Беспамятного проходимца, порванного медведем, притащили на волокуше сын и отец шелькупцы. Притащили его на заимку ясачного рыбаря Елфима Каратаева, что на Кети, в яркий яркий апрельский заполдень. Елфим уже снял поставушки, вернулся к хибаре и собирался уже потрошить первого из двух пойманных налимов, когда со стороны старого зимника появились инородцы с волокушей. Лёд местами уже засерел, и неровная поступь охотников была тревожной, но не столько по причине промоин, а скорее — из-за добычи на загривке, а может и не добычи…
Елфим предусмотрительно прибрал налима в зимницу, на всякий случай засунул под чекмень топорик и вышел на подтаявшую закраину.
— Руськая харай медведь рвал. — заговорил задыхаясь старый туземец, показывая на волокуши, которые волочил молодой шелькуп, видимо — сын. — Баня топицца, Каратая, Ивана грецць.
— Да он почернел уже, какая уж тут баня? — заворчал Елфим, бегло глянул на окоченелый труп и прикрыл обратно изуродованное лицо молодого светловолосого проходимца волчьим воротником.
— Дышицць харайка. - не унимался старик. — Кукля спасал, Кукля кашлял.
— Совсем сбрендил, коттч? — начал раздражаться пожилой рыбарь. — Сказке этой уже триста лет в обед…
— Ильтышка слышал Кукля! Кашлял Кукля как Синь-лиса. - вступился за отца молодой охотник.
— Ну и что мне с этим полутрупом делать? - развел руками Елфим
— Алы-алы! — крякнул старик сыну. — Кукля нельзя шутицця! — погрозил пальцем в направлении Елфима, развернулся и пошагал прочь, подсекая апрельский наст.

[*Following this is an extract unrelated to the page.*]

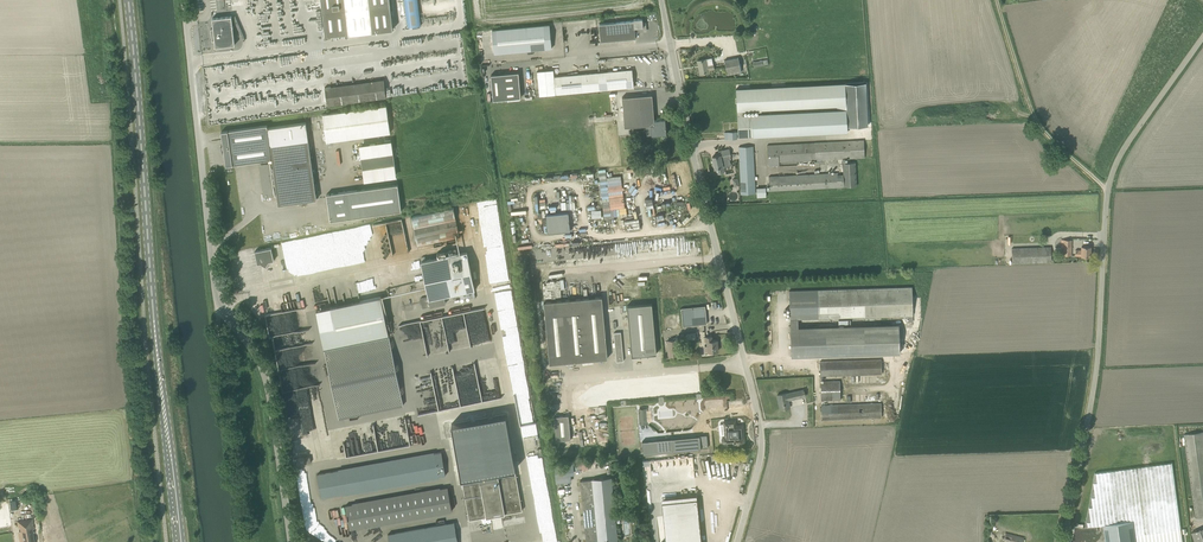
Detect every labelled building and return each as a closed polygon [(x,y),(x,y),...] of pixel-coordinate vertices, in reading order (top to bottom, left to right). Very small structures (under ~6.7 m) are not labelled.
[(325,37),(393,29),(390,0),(321,0),(325,37)] [(408,27),(421,25),(418,0),(405,0),(408,27)] [(212,18),(213,28),(211,28),(212,40),(215,40),(215,47),(235,45),(232,16),(212,18)] [(628,21),(630,39),(636,38),(635,29),(638,29),(639,30),(640,31),(646,31),(645,23),(643,23),(642,18),(634,19),(634,21),(628,21)] [(628,21),(599,24),(600,41),(630,39),(628,21)] [(549,24),(493,30),(484,31),(487,54),(495,54),(552,48),(549,24)] [(712,57),(707,58),(697,60),(700,74),(710,72),(709,70),(715,69),(713,64),(712,57)] [(725,60),(728,75),(741,72),(738,57),(725,60)] [(600,72),(601,90),(634,87),(633,69),(600,72)] [(491,75),(493,100),(521,97),(518,72),(491,75)] [(590,91),(588,73),(554,76),(556,94),(590,91)] [(386,97),(386,94),(384,79),(324,87),(327,105),(386,97)] [(738,137),(848,132),(847,127),(866,126),(864,82),(736,89),(738,137)] [(622,97),(625,127),(646,125),(647,136),(652,135),(652,136),(667,135),(665,120),(654,120),(652,95),(622,97)] [(322,114),(326,141),(390,132),(386,105),(322,114)] [(268,128),(272,159),(273,169),(271,169),(270,163),(270,164),(261,165),(260,166),(261,173),(262,174),(263,174),(264,186),(263,187),(264,195),(265,196),(274,195),(274,196),(275,196),(274,187),(276,187),(278,205),(317,199),(306,122),(268,128)] [(272,159),(268,128),(267,125),(221,131),(226,165),(272,159)] [(838,172),(812,174),(769,176),(770,191),(844,187),(844,186),(856,185),(856,162),(845,162),(845,159),(864,158),(864,140),(767,145),(768,166),(779,165),(779,162),(816,160),(816,162),(821,162),(821,160),(842,159),(843,174),(838,174),(838,172)] [(392,143),(359,148),(364,178),(396,174),(392,143)] [(738,146),(741,194),(756,193),(754,145),(738,146)] [(730,164),(728,157),(731,157),(729,149),(719,151),(720,155),(712,156),(715,168),(717,167),(718,173),(725,172),(723,166),(724,166),(724,165),(728,165),(729,165),(730,164)] [(606,169),(599,169),(602,198),(609,198),(608,184),(607,184),(606,169)] [(398,184),(327,194),(330,220),(402,210),(398,184)] [(757,197),(767,196),(767,187),(757,187),(757,197)] [(487,200),(488,208),(497,207),(496,199),(487,200)] [(602,201),(604,210),(611,209),(609,200),(602,201)] [(453,207),(411,216),(418,247),(460,237),(453,207)] [(570,231),(568,212),(546,214),(548,233),(570,231)] [(1071,255),(1071,240),(1061,240),(1061,247),(1064,247),(1064,255),(1071,255)] [(1076,250),(1076,256),(1090,256),(1090,247),(1082,246),(1082,250),(1076,250)] [(1012,263),(1051,262),(1051,247),(1012,247),(1012,263)] [(258,264),(261,263),(266,266),(269,261),(274,260),(272,248),(255,251),(258,264)] [(421,261),(429,296),(421,298),(423,308),(446,303),(444,296),(475,290),(467,251),(421,261)] [(598,287),(588,288),(588,296),(599,295),(598,287)] [(912,291),(912,287),(818,290),(819,318),(823,318),(823,319),(828,319),(828,318),(894,316),(910,315),(908,322),(913,322),(913,315),(913,311),(917,311),(917,307),(913,307),(912,296),(917,296),(916,291),(912,291)] [(818,290),(789,290),(790,319),(798,319),(819,318),(818,290)] [(330,307),(316,310),(320,328),(339,418),(404,405),(381,296),(330,307)] [(544,302),(549,363),(608,358),(602,297),(544,302)] [(627,306),(632,356),(657,353),(652,303),(627,306)] [(681,308),(683,326),(707,324),(705,305),(681,308)] [(465,311),(422,320),(423,326),(427,329),(428,329),(428,327),(431,327),(431,325),(441,323),(445,328),(447,337),(440,342),(440,343),(442,342),(443,341),(444,345),(440,345),(438,348),(439,352),(471,346),(470,343),(469,342),(468,334),(469,332),(465,330),(464,328),(459,325),(461,322),(463,322),(466,318),(465,311)] [(839,320),(839,326),(798,327),(798,319),(790,319),(791,327),(790,327),(791,357),(792,357),(792,356),(900,353),(900,339),(903,339),(903,324),(844,326),(844,325),(851,325),(851,319),(839,320)] [(309,329),(273,335),(293,444),(293,441),(294,447),(300,448),(312,446),(312,444),(312,441),(315,440),(316,434),(315,432),(317,432),(319,431),(328,433),(319,382),(317,381),(317,378),(315,363),(301,365),(301,361),(313,362),(313,355),(309,329)] [(615,346),(617,361),(623,361),(621,332),(614,333),(615,342),(612,342),(613,347),(615,346)] [(705,341),(707,341),(708,351),(718,350),(717,340),(712,340),(712,336),(705,337),(705,341)] [(677,340),(667,341),(669,355),(679,354),(677,340)] [(882,373),(881,359),(820,361),(821,375),(882,373)] [(451,369),(450,374),(447,373),(446,376),(449,377),(450,374),(455,376),(456,374),(463,376),(464,373),(466,374),(467,370),(468,367),(463,366),(464,364),(453,361),(450,369),(451,369)] [(525,380),(525,361),(509,362),(510,381),(525,380)] [(840,400),(840,381),(821,381),(821,400),(840,400)] [(787,393),(777,395),(781,410),(790,407),(788,400),(805,396),(804,389),(787,393)] [(437,410),(474,403),(473,398),(470,399),(461,396),(462,393),(464,393),(455,390),(454,394),(450,395),(449,390),(447,397),(443,396),(442,399),(440,398),(440,402),(440,403),(435,404),(438,405),(437,410)] [(882,417),(881,403),(822,405),(822,419),(882,417)] [(649,423),(647,407),(638,408),(640,424),(649,423)] [(556,441),(571,439),(569,415),(554,416),(556,441)] [(522,510),(505,416),(452,426),(456,449),(467,514),(466,514),(467,520),(522,510)] [(744,431),(742,431),(741,425),(735,426),(735,424),(735,421),(725,421),(727,436),(724,436),(723,437),(722,437),(722,438),(721,439),(721,440),(721,441),(722,442),(722,443),(723,443),(723,444),(724,444),(732,444),(732,446),(741,445),(742,445),(743,445),(744,444),(745,443),(745,442),(745,441),(745,440),(744,431)] [(1184,434),(1195,518),(1202,517),(1202,431),(1184,434)] [(379,450),(411,445),(409,434),(407,434),(407,437),(384,441),(385,445),(378,446),(379,450)] [(708,447),(707,435),(642,441),(643,453),(708,447)] [(441,452),(317,474),(322,497),(445,476),(441,452)] [(1178,505),(1158,508),(1152,465),(1103,472),(1095,473),(1093,480),(1085,525),(1085,527),(1104,525),(1106,541),(1182,541),(1178,505)] [(580,481),(586,541),(617,541),(618,541),(614,511),(611,478),(580,481)] [(447,487),(345,505),(350,529),(451,511),(447,487)] [(697,498),(662,502),(663,516),(666,541),(702,541),(697,498)] [(32,519),(18,521),(19,527),(20,526),(23,541),(34,541),(32,529),(34,529),(32,519)] [(388,534),(390,541),(457,541),(453,522),(388,534)] [(1192,532),(1196,541),(1202,541),(1202,528),(1192,532)] [(1013,541),(1023,541),(1024,537),(1006,533),(1004,539),(1004,540),(1013,541)]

Младший из шелькупцев аккуратно повернул волокуши головой к закраине, поправил шкуру под шею пострадальца, собрал с носилок свою амуницию и не попрощавшись, двинулся за отцом.
Старый рыбарь ни в какую нечисть болотную не верил, был человеком набожным, посему решил, что если уж и хоронить пострадальца - то чистым. Быстро накидал полешек в печь истобки, с невероятным трудом затащил полутруп на полок и пока печь трещала ветровальным кедрачом — заспешил в хибару, вспомнить где чистое исподнее прятал. В разогретую истобку Елфимий натаскал речной водицы из-под свежей закраины, замочил мочало в кадке и прошептав под обожженные самосадной мохрой усы тропарь, взялся отколупывать с полутрупа окровавленное шмотьё.
***
Через паводок в Кеть, вместе со служилыми, сошли торговые люди из Нарыма. Служилые добирали белку у шелькупских, «гости» же меняли соболя с казачьих заимок за соль и железо. Голова гостевого похода — Гришка Жогин, сын атамана старой сотни ермаковой, пригляд держал за казачьми поселениями, в новых острогах был в почёте, долю малую получал от торговых людей но и службу крепко знал. По Кети же и Чулыме разный казачий люд оселился навек, такой же и Елфим.
Сплав пришел в четыре обласка, торопились и лагерем не встали, что освободило Елфима заявлять беспамятного за ясак. Забрали белку, балык, дали кошель соли. Гришка за два кованных крюка сменял горностая.
— Елфимка, слышал, говорят Кукля в топи вернулась? - прищурил левый глаз старый казак и прицелил правым в рыбаря.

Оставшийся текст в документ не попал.